__EXERCISE PROMPT__. Copy each line in the data that includes the word "your".

__LISTED RECORDS__.
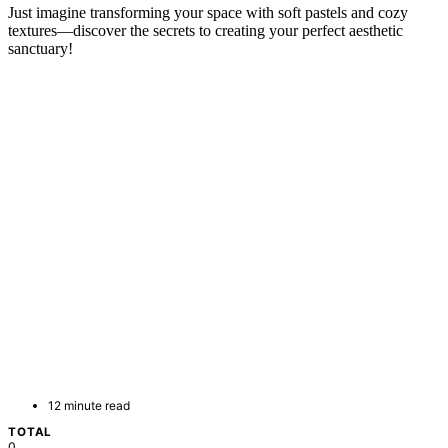
Just imagine transforming your space with soft pastels and cozy
textures—discover the secrets to creating your perfect aesthetic
sanctuary!
12 minute read
TOTAL
0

__EXERCISE RESULT__.
Just imagine transforming your space with soft pastels and cozy
textures—discover the secrets to creating your perfect aesthetic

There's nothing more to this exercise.